▸ ASSIGNED TASK:
I need the number of lines in the data that include "Luna"; reply with that number alone.

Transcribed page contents

BEGIN

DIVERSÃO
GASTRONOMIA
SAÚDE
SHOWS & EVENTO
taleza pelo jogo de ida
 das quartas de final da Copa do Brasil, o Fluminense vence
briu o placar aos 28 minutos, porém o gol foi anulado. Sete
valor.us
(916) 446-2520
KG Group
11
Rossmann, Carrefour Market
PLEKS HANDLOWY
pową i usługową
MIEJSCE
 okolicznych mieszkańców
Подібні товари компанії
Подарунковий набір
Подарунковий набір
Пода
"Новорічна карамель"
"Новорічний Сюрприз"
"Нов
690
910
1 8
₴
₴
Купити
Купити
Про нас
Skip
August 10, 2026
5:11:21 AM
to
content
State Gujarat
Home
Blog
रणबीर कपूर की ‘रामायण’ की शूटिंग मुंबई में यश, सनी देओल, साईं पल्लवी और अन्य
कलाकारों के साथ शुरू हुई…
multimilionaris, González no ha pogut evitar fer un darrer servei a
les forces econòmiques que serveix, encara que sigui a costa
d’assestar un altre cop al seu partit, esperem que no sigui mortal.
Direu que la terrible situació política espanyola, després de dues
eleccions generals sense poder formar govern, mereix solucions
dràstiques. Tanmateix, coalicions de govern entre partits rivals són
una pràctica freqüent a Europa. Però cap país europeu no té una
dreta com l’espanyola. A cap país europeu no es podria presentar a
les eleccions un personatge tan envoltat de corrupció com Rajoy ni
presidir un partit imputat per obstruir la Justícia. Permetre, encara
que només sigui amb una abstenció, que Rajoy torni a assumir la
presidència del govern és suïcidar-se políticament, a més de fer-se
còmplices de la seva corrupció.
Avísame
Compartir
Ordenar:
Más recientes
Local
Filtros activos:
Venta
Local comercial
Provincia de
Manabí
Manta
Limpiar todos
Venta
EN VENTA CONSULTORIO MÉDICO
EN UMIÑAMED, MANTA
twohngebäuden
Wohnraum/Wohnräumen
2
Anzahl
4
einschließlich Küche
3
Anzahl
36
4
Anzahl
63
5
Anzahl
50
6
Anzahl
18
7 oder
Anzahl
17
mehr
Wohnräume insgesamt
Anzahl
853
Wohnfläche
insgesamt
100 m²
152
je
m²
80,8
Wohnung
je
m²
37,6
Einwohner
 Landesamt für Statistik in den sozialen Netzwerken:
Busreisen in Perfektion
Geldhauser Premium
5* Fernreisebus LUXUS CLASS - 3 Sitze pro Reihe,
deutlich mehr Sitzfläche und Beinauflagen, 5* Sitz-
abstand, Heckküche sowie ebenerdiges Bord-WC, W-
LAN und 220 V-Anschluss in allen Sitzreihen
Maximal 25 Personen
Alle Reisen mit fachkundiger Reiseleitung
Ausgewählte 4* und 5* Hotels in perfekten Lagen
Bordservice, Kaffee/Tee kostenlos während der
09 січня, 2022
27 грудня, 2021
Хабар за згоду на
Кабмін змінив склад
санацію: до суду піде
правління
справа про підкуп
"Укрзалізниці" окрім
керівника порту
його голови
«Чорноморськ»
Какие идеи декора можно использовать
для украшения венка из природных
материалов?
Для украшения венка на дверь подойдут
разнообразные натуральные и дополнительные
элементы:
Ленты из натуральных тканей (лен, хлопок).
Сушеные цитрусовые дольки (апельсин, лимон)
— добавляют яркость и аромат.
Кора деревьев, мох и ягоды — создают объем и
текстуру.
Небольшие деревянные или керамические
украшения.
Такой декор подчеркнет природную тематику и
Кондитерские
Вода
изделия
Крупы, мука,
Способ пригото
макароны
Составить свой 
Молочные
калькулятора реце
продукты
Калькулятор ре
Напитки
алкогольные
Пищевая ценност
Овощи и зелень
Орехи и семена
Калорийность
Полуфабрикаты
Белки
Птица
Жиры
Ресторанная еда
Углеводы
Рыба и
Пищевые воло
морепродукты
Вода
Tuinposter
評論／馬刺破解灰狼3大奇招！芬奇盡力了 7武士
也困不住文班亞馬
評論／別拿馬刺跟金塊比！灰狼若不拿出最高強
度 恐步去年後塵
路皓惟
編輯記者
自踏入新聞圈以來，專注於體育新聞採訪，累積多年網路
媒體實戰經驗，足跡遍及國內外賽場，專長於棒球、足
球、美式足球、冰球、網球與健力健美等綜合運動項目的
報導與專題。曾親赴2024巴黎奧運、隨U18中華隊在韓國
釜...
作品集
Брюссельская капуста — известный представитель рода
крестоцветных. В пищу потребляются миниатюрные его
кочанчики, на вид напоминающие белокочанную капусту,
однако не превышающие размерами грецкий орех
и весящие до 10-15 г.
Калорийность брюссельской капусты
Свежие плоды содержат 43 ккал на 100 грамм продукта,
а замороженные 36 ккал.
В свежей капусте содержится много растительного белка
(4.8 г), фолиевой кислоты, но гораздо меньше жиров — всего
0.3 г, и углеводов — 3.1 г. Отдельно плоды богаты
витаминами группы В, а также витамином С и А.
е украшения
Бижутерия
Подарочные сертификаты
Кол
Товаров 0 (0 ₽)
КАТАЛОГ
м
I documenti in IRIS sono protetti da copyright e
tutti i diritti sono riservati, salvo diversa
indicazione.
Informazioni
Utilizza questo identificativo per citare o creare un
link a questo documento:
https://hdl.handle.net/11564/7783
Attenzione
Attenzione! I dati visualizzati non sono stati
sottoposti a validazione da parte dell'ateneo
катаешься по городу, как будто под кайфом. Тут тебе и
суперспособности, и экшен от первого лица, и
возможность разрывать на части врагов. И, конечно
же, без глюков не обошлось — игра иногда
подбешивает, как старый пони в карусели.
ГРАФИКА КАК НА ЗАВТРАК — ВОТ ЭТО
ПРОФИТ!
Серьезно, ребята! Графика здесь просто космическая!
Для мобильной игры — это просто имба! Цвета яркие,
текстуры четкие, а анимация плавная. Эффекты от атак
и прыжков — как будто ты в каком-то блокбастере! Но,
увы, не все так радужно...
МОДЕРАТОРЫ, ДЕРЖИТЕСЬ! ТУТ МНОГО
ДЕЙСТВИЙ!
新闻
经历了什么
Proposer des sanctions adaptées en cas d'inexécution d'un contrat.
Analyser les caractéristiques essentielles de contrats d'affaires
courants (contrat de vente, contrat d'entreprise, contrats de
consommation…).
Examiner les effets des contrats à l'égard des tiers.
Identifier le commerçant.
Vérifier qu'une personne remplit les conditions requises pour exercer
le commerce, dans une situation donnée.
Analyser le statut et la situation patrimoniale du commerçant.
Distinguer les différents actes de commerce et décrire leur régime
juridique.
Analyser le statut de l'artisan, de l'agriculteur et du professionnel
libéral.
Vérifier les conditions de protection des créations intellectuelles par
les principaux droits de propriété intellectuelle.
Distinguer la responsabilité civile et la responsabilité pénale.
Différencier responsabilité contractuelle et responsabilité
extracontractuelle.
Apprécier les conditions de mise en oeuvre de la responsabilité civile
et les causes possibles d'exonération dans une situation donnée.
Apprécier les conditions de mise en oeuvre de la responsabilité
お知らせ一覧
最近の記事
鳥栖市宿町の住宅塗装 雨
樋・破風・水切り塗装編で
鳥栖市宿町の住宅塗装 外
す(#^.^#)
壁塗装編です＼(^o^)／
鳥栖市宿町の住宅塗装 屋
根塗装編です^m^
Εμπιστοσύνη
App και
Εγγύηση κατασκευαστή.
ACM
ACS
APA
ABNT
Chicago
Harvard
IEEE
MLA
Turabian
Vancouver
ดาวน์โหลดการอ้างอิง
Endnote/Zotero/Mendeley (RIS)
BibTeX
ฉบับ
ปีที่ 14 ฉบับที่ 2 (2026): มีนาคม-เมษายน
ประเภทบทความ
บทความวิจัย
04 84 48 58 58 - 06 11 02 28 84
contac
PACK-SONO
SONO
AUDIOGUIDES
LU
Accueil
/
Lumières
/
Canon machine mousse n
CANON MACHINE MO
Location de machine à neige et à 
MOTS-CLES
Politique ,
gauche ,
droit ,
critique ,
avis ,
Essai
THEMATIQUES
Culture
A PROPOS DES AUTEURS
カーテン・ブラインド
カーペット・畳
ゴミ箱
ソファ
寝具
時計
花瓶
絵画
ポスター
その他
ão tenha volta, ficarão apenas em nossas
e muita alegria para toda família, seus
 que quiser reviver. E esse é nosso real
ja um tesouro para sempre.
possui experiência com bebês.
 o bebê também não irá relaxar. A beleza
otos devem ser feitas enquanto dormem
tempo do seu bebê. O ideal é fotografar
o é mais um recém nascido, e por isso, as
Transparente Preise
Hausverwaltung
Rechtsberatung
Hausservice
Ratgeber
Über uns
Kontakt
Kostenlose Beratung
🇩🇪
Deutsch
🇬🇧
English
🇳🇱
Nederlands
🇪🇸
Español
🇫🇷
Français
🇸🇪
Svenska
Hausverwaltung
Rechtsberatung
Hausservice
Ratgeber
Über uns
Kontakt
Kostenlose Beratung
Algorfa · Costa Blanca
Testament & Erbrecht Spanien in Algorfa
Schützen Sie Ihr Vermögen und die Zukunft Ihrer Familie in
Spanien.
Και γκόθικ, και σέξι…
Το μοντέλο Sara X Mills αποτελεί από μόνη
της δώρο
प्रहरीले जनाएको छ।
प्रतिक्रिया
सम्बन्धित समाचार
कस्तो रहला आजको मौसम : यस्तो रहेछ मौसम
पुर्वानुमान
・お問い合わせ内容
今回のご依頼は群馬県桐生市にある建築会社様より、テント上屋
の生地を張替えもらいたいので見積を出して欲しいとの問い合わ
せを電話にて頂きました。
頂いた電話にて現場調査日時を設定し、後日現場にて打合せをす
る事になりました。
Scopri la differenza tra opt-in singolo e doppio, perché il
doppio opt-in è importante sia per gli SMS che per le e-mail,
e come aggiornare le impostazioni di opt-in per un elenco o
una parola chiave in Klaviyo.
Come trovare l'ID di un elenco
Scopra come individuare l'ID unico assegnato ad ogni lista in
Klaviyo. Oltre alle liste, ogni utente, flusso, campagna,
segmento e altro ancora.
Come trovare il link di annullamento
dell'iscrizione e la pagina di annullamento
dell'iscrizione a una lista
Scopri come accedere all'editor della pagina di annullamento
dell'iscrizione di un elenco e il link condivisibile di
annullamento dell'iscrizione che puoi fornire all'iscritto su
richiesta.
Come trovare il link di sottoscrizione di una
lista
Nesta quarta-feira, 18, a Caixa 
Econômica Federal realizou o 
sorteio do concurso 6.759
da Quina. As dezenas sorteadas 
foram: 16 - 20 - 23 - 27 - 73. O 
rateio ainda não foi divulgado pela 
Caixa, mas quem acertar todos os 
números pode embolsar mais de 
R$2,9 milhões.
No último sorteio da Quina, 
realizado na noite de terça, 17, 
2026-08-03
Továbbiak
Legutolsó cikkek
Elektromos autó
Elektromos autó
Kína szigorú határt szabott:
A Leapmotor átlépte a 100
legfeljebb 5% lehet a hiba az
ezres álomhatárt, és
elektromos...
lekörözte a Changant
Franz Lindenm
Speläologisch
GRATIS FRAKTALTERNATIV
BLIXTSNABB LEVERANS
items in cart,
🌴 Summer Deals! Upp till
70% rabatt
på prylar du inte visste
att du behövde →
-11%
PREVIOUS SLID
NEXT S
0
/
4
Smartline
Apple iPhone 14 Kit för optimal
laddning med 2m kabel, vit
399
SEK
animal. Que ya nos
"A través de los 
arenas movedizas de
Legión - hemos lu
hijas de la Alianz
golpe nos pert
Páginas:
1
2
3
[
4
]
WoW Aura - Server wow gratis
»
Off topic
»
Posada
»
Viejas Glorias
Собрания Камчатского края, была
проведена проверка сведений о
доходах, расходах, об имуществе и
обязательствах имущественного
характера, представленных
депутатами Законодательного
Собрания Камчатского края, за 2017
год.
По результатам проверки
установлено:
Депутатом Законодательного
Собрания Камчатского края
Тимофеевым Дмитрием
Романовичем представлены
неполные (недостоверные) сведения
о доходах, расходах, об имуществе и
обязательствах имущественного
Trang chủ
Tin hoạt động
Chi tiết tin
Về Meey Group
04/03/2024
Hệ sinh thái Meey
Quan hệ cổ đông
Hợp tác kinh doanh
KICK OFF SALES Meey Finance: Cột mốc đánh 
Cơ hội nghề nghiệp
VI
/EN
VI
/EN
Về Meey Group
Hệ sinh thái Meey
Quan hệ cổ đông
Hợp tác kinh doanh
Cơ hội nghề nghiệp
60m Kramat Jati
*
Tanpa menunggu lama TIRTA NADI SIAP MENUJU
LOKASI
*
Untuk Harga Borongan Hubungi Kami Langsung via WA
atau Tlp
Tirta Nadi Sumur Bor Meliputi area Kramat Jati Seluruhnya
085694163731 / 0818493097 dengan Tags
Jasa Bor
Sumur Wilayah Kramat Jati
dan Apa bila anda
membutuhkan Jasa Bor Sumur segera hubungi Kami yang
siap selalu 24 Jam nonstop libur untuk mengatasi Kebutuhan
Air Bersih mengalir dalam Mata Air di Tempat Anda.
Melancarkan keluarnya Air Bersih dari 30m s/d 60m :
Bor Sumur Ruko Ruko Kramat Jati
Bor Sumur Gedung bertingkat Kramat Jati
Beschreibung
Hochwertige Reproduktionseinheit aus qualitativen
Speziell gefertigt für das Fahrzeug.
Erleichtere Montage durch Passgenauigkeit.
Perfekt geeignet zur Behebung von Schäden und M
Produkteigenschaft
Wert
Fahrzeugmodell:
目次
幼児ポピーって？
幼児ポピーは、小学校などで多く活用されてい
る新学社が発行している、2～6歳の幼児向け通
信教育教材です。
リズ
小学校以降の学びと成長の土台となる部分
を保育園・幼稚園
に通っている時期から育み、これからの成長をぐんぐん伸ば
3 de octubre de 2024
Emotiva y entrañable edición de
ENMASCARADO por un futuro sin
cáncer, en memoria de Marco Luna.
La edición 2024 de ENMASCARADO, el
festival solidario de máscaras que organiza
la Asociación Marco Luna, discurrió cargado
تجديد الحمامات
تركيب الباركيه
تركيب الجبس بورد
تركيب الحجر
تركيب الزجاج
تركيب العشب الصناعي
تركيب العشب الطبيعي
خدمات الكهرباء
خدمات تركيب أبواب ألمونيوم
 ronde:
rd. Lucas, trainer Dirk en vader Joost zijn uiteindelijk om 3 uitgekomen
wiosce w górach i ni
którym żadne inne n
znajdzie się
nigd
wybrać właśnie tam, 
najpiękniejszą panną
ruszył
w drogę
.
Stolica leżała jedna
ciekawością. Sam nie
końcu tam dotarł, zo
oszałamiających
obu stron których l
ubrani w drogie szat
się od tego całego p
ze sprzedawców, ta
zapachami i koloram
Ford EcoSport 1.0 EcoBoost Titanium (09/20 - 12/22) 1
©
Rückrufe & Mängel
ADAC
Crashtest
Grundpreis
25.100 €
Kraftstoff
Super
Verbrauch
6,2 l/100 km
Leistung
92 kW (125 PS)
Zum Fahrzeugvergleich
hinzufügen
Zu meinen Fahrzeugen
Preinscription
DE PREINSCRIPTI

END

▸ RESPONSE AREA:
2